Though its recent performance has not been impressive, its long term record speaks volumes about the fund. It prefers large-cap stocks but does not hesitate to invest heavily in individual stocks

Years 2000 and 2001 stand out in the long performance record of the fund. During 2000, the fund lost only 2.79 per cent, while the category was down a massive 24.82 per cent, which enabled the fund to finish third in the category. It reproduced its fantastic performance in 2001 as well, to rank in the top quartile. Though the fund had huge investments in tech stocks, an exposure to FMCG and diversified stocks like Reliance saved the fund. Year 2002 turned out to be quite average but the fund was back in the top quartile in 2003. MICO turned out to be a multi-bagger for the fund. BHEL, BPCL and Grasim were some of the other picks that proved quite beneficial. Since the start of 2004, the fortunes of the fund have turned sour. At a time when mid-caps have been firing from all cylinders, the fund has stuck to large-caps, which has hit its returns badly as has been the case with Franklin India Bluechip, another large-cap fund from the same family. An increased exposure to consumer non-durables backfired for the fund. In 2005, the fund lags the category by far, delivering year-to-date returns of 22.03 per cent against the category's 32.28 per cent as on November 11, 2005.
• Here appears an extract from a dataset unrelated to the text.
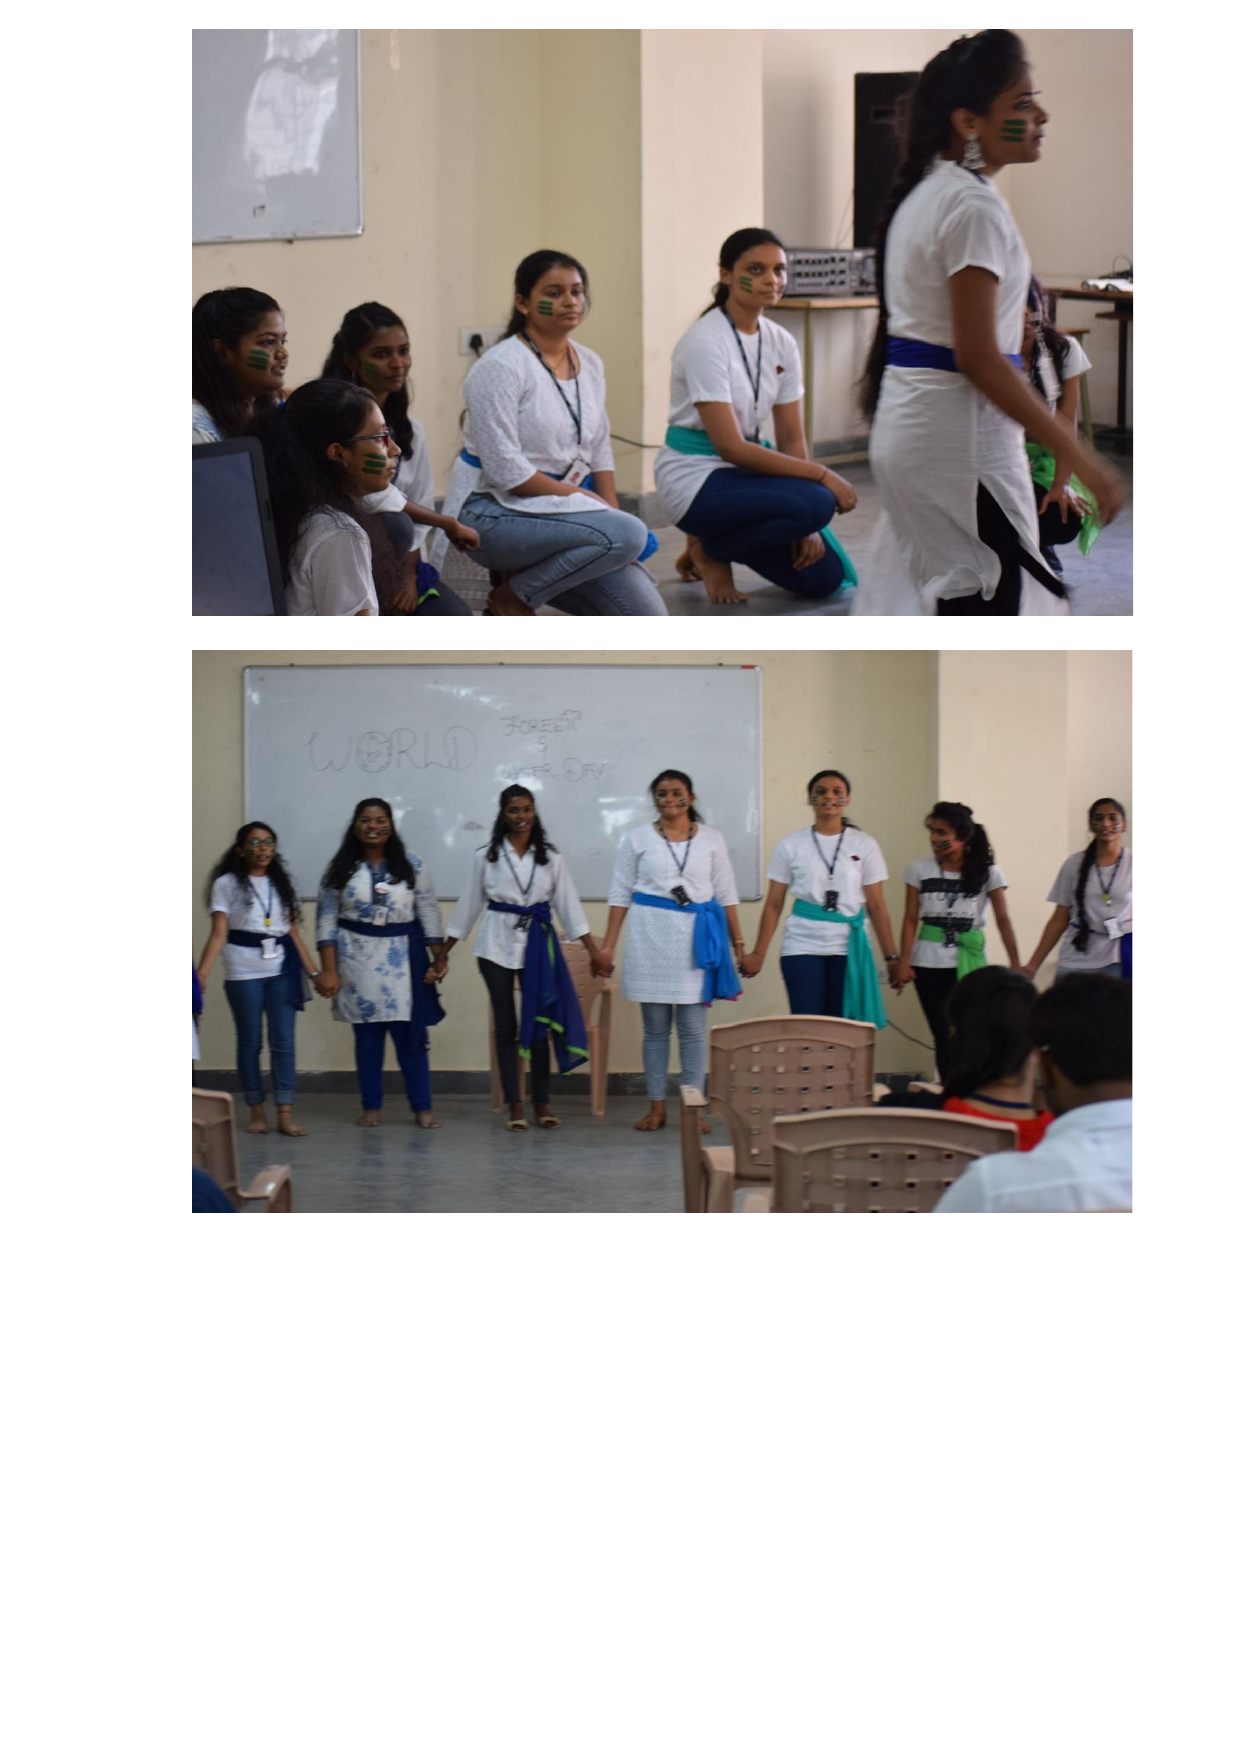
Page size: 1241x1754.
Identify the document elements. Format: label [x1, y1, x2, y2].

picture [192, 650, 1133, 1213]
picture [192, 29, 1134, 616]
While the fund invests predominantly in large-cap stocks, it does not hesitate to take concentrated bets in its top holdings. This is where the fund looks very aggressive. As per the August 2005 portfolio, the top three holdings alone accounted for close to a quarter of the portfolio. In recent times, an exposure to sectors like diversified, energy and financial services has gone up, while the share of services and automobiles has come down. Unlike many other funds, allocation to energy stocks has also been on the rise.